• **DATA RECORDS**:
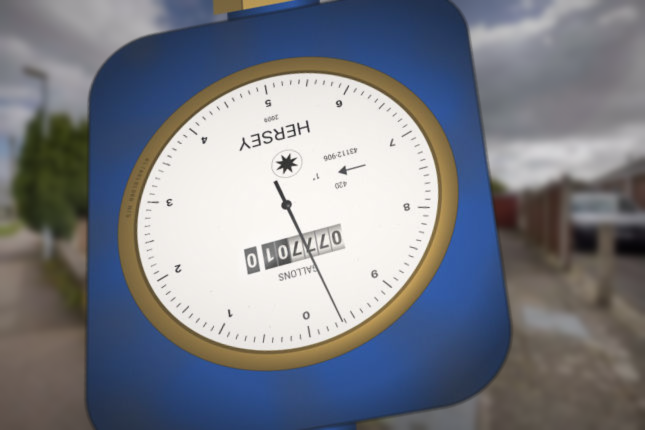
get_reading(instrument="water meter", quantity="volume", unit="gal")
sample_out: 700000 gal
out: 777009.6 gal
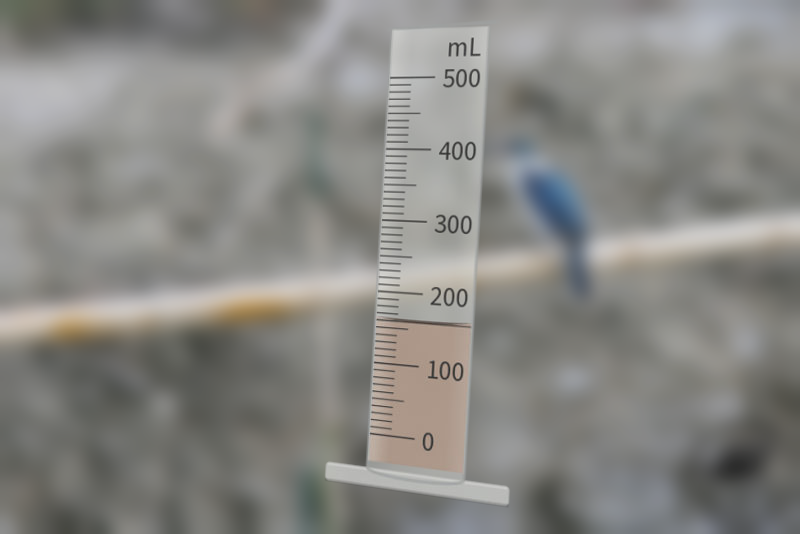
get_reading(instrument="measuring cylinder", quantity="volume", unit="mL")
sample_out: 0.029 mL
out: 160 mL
==
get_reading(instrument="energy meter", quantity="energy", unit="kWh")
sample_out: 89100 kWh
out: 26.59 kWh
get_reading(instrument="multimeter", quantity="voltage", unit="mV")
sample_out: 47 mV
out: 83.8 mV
---
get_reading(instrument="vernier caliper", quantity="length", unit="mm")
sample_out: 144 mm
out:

• **PROBLEM TO WORK ON**: Display each line in the entries above that contains the string "unit". Matching is case-sensitive.

• **THE COMPLETED TASK**:
get_reading(instrument="water meter", quantity="volume", unit="gal")
get_reading(instrument="measuring cylinder", quantity="volume", unit="mL")
get_reading(instrument="energy meter", quantity="energy", unit="kWh")
get_reading(instrument="multimeter", quantity="voltage", unit="mV")
get_reading(instrument="vernier caliper", quantity="length", unit="mm")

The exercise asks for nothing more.